| СТРАНИЦА |

Люди также полагаются на эвристику аффектов при оценке рисков и преимуществ различных видов деятельности, таких как атомная энергия или курение сигарет. Таким образом, суждения о рисках и пользе опасностей часто имеют отрицательную корреляцию, так что люди считают малорисковыми те виды деятельности, которые они считают полезными, например вакцинацию, и высокорисковыми те виды деятельности, которые они считают бесполезными. Следовательно, некоторые ученые выступали за усиление ответственности или иное регулирование производителей, которые используют рекламу для усиления положительного воздействия, связанного с вредными продуктами, такими как сигареты, и тем самым снижают восприятие рисков, связанных с этими продуктами19.

Надо отметить, что субъекты права могут демонстрировать систематические предубеждения помимо эвристики подстановки атрибутов. Эти дополнительные предубеждения являются результатом определенных характеристик общих механизмов обработки когнитивной информации.

В частности, хорошо изученная ошибка, возникающая из-за механизмов обработки информации, — это ошибка ретроспективного анализа. Оглядываясь назад, люди переоценивают предсказуемость прошлых событий. Исследования показывают, что это предубеждение является результатом автоматического обновления убеждений после обработки новой информации20.

Вместе с тем, на суждения лиц, принимающих решения, также систематически влияют мотивация и эмоции, даже если они не полагаются на аффективные метки как эвристику замены атрибутов. Убеждения людей окрашены их предпочтениями, и они часто чрезмерно оптимистичны, переоценивают свои положительные черты, способности и навыки, а также вероятность того, что их ждут положительные события21. В то же время люди также недооценивают степень, в которой они уязвимы для различных рисков22. В результате такого чрезмерного оптимизма, например, люди могут не принимать достаточных мер предосторожности при занятии опасными видами деятельности, такими как вождение автомобиля.

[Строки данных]
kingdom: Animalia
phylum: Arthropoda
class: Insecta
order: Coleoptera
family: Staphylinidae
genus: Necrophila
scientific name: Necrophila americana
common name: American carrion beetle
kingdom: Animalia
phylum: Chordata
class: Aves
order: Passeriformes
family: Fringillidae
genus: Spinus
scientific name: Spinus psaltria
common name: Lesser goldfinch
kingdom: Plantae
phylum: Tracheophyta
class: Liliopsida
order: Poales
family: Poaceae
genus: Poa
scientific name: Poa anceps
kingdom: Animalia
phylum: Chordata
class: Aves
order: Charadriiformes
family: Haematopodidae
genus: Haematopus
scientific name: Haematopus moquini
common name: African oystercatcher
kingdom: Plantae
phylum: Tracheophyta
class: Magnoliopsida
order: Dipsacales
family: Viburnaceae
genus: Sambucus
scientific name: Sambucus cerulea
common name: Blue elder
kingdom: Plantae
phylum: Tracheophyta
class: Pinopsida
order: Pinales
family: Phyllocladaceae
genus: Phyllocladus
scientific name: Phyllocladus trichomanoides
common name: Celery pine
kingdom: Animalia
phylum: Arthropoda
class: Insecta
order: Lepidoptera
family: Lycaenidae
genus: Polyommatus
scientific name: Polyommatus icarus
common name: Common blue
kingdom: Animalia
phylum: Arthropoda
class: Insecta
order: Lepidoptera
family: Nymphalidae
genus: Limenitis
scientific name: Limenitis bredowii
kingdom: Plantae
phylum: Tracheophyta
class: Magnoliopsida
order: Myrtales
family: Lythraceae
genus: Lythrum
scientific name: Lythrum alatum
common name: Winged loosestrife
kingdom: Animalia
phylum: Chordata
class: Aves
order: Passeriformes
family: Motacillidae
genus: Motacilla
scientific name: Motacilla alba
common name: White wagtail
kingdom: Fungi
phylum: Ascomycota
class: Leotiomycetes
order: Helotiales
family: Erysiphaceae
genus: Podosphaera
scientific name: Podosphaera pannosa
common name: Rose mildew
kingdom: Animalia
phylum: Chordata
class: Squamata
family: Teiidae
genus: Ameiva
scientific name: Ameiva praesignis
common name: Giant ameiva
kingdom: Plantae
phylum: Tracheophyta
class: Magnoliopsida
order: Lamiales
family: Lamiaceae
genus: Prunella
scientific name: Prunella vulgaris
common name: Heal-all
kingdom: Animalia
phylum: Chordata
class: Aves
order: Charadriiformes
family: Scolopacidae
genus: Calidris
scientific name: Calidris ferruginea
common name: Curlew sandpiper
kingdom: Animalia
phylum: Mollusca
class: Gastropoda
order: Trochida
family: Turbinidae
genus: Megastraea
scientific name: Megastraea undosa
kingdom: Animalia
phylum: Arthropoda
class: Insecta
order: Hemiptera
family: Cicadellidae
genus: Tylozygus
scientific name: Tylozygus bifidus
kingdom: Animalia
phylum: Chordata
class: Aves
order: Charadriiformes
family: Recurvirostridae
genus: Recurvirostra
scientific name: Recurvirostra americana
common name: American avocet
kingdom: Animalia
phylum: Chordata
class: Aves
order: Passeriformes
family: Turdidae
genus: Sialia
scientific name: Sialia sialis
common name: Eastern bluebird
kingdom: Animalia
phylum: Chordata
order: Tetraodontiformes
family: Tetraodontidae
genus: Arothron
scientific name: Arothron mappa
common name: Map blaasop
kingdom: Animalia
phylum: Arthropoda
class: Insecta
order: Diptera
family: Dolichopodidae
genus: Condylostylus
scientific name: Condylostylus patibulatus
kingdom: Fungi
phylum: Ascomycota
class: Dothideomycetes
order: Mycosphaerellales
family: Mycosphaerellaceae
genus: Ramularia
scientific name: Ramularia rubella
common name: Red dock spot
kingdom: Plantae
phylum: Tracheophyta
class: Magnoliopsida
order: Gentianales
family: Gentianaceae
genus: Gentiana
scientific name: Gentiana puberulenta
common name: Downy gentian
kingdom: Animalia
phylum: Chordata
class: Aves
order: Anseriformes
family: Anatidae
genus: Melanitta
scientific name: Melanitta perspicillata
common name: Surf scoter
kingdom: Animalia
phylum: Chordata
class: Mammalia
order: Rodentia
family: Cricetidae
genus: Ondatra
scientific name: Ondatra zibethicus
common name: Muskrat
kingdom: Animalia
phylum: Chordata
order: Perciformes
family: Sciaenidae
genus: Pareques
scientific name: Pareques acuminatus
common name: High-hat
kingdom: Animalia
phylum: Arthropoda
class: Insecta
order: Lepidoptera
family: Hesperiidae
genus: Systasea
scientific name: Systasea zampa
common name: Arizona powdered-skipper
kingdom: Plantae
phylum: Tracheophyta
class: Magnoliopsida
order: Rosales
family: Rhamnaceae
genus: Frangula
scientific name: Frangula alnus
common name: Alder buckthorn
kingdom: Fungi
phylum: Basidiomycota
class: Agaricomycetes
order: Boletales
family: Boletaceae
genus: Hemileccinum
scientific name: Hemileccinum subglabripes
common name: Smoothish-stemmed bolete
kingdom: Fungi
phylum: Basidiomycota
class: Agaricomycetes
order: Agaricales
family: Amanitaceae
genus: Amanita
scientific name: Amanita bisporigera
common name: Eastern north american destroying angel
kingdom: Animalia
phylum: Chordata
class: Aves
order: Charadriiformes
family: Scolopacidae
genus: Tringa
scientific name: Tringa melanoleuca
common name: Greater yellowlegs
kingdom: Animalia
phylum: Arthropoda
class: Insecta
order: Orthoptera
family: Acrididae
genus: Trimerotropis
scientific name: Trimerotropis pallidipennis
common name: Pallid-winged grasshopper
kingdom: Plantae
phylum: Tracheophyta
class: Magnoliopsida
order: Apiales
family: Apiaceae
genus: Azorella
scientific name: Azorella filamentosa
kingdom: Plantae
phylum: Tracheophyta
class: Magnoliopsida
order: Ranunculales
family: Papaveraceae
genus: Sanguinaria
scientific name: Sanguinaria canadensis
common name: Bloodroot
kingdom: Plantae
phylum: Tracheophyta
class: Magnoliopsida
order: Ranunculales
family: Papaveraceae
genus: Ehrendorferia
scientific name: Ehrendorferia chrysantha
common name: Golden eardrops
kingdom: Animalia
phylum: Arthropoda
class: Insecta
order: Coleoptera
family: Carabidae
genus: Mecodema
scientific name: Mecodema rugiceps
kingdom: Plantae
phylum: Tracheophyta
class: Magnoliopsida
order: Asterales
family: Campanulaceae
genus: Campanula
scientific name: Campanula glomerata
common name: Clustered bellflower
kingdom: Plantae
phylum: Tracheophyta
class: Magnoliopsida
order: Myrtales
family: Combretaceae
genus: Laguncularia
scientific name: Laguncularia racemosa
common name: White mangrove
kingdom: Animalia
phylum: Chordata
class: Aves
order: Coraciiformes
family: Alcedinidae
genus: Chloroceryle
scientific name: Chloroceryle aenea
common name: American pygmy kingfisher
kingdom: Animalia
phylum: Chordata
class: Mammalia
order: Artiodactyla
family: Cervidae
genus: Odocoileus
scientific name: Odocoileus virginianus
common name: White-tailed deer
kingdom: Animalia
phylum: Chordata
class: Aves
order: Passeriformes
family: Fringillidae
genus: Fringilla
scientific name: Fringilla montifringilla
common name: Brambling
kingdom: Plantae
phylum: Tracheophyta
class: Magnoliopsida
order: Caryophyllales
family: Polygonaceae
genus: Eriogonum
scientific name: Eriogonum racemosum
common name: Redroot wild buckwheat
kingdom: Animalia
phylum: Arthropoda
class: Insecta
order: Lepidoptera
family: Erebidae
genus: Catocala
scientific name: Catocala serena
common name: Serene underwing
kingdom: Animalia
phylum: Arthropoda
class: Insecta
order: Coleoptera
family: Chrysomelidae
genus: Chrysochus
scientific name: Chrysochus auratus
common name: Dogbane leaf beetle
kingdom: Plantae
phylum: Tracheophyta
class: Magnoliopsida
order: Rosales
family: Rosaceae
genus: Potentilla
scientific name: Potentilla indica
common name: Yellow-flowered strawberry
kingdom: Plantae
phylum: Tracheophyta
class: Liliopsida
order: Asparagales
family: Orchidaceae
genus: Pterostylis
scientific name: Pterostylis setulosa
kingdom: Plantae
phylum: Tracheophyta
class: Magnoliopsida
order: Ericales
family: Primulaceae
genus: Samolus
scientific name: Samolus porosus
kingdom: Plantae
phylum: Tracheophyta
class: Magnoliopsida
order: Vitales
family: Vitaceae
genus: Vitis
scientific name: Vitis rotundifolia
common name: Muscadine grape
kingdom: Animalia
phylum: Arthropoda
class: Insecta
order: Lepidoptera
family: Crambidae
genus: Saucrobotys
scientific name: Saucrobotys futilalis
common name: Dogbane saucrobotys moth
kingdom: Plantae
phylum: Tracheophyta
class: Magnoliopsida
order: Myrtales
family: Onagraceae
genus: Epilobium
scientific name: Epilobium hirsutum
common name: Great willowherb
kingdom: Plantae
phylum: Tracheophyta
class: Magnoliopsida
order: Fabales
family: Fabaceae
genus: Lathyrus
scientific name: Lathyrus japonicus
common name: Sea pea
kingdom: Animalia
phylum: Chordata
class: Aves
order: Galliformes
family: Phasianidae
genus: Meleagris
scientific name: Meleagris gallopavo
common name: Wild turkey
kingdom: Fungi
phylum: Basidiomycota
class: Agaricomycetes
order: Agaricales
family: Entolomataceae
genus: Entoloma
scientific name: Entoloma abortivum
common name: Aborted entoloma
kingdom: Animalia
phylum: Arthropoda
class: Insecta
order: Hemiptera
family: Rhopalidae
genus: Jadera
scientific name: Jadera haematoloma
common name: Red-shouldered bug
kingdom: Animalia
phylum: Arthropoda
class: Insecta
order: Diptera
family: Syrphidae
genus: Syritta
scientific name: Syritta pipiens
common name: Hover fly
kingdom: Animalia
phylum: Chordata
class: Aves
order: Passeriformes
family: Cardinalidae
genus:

| УСЛОВИЯ ЗАДАНИЙ |
(a) Выпишите из текста об эвристиках отрывок от «Надо отметить, что» до «обработки когнитивной информации.».
(b) Назовите все виды деятельности, которые текст об эвристиках приводит в качестве примеров.
Строки данных для этой работы не нужны.

| ОТВЕТЫ ПО ЗАДАНИЯМ |
(a)
Надо отметить, что субъекты права могут демонстрировать систематические предубеждения помимо эвристики подстановки атрибутов. Эти дополнительные предубеждения являются результатом определенных характеристик общих механизмов обработки когнитивной информации.

(b) Атомная энергия, курение сигарет, вакцинация, вождение автомобиля.